* TASK REQUIREMENTS *
Scan the records for lines with the string "주님께서는". Say how many there are, and add nothing.

* THE INPUT *
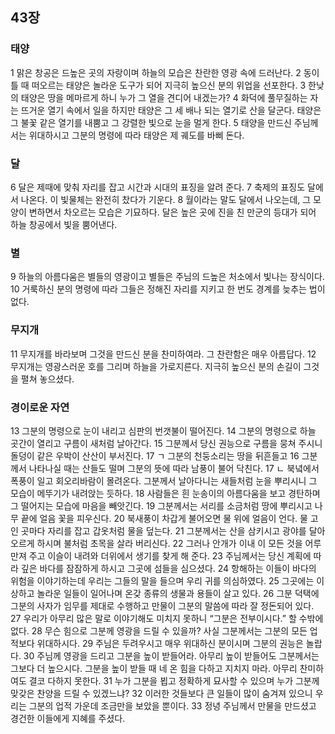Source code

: ## 43장
### 태양
1 맑은 창공은 드높은 곳의 자랑이며 하늘의 모습은 찬란한 영광 속에 드러난다.
2 동이 틀 때 떠오르는 태양은 놀라운 도구가 되어 지극히 높으신 분의 위업을 선포한다.
3 한낮의 태양은 땅을 메마르게 하니 누가 그 열을 견디어 내겠는가?
4 화덕에 풀무질하는 자는 뜨거운 열기 속에서 일을 하지만 태양은 그 세 배나 되는 열기로 산을 달군다. 태양은 그 불꽃 같은 열기를 내뿜고 그 강렬한 빛으로 눈을 멀게 한다.
5 태양을 만드신 주님께서는 위대하시고 그분의 명령에 따라 태양은 제 궤도를 바삐 돈다.
### 달
6 달은 제때에 맞춰 자리를 잡고 시간과 시대의 표징을 알려 준다.
7 축제의 표징도 달에서 나온다. 이 빛물체는 완전히 찼다가 기운다.
8 월이라는 말도 달에서 나오는데, 그 모양이 변하면서 차오르는 모습은 기묘하다. 달은 높은 곳에 진을 친 만군의 등대가 되어 하늘 창공에서 빛을 뿜어낸다.
### 별
9 하늘의 아름다움은 별들의 영광이고 별들은 주님의 드높은 처소에서 빛나는 장식이다.
10 거룩하신 분의 명령에 따라 그들은 정해진 자리를 지키고 한 번도 경계를 늦추는 법이 없다.
### 무지개
11 무지개를 바라보며 그것을 만드신 분을 찬미하여라. 그 찬란함은 매우 아름답다.
12 무지개는 영광스러운 호를 그리며 하늘을 가로지른다. 지극히 높으신 분의 손길이 그것을 펼쳐 놓으셨다.
### 경이로운 자연
13 그분의 명령으로 눈이 내리고 심판의 번갯불이 떨어진다.
14 그분의 명령으로 하늘 곳간이 열리고 구름이 새처럼 날아간다.
15 그분께서 당신 권능으로 구름을 뭉쳐 주시니 돌덩이 같은 우박이 산산이 부서진다.
17 ㄱ 그분의 천둥소리는 땅을 뒤흔들고
16 그분께서 나타나실 때는 산들도 떨며 그분의 뜻에 따라 남풍이 불어 닥친다.
17 ㄴ 북녘에서 폭풍이 일고 회오리바람이 몰려온다. 그분께서 날아다니는 새들처럼 눈을 뿌리시니 그 모습이 메뚜기가 내려앉는 듯하다.
18 사람들은 흰 눈송이의 아름다움을 보고 경탄하며 그 떨어지는 모습에 마음을 빼앗긴다.
19 그분께서는 서리를 소금처럼 땅에 뿌리시고 나무 끝에 얼음 꽃을 피우신다.
20 북새풍이 차갑게 불어오면 물 위에 얼음이 언다. 물 고인 곳마다 자리를 잡고 갑옷처럼 물을 덮는다.
21 그분께서는 산을 삼키시고 광야를 달아오르게 하시며 불처럼 초목을 살라 버리신다.
22 그러나 안개가 이내 이 모든 것을 어루만져 주고 이슬이 내려와 더위에서 생기를 찾게 해 준다.
23 주님께서는 당신 계획에 따라 깊은 바다를 잠잠하게 하시고 그곳에 섬들을 심으셨다.
24 항해하는 이들이 바다의 위험을 이야기하는데 우리는 그들의 말을 들으며 우리 귀를 의심하였다.
25 그곳에는 이상하고 놀라운 일들이 일어나며 온갖 종류의 생물과 용들이 살고 있다.
26 그분 덕택에 그분의 사자가 임무를 제대로 수행하고 만물이 그분의 말씀에 따라 잘 정돈되어 있다.
27 우리가 아무리 많은 말로 이야기해도 미치지 못하니 “그분은 전부이시다.” 할 수밖에 없다.
28 무슨 힘으로 그분께 영광을 드릴 수 있을까? 사실 그분께서는 그분의 모든 업적보다 위대하시다.
29 주님은 두려우시고 매우 위대하신 분이시며 그분의 권능은 놀랍다.
30 주님께 영광을 드리고 그분을 높이 받들어라. 아무리 높이 받들어도 그분께서는 그보다 더 높으시다. 그분을 높이 받들 때 네 온 힘을 다하고 지치지 마라. 아무리 찬미하여도 결코 다하지 못한다.
31 누가 그분을 뵙고 정확하게 묘사할 수 있으며 누가 그분께 맞갖은 찬양을 드릴 수 있겠느냐?
32 이러한 것들보다 큰 일들이 많이 숨겨져 있으니 우리는 그분의 업적 가운데 조금만을 보았을 뿐이다.
33 정녕 주님께서 만물을 만드셨고 경건한 이들에게 지혜를 주셨다.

* EXERCISE SOLUTION *
2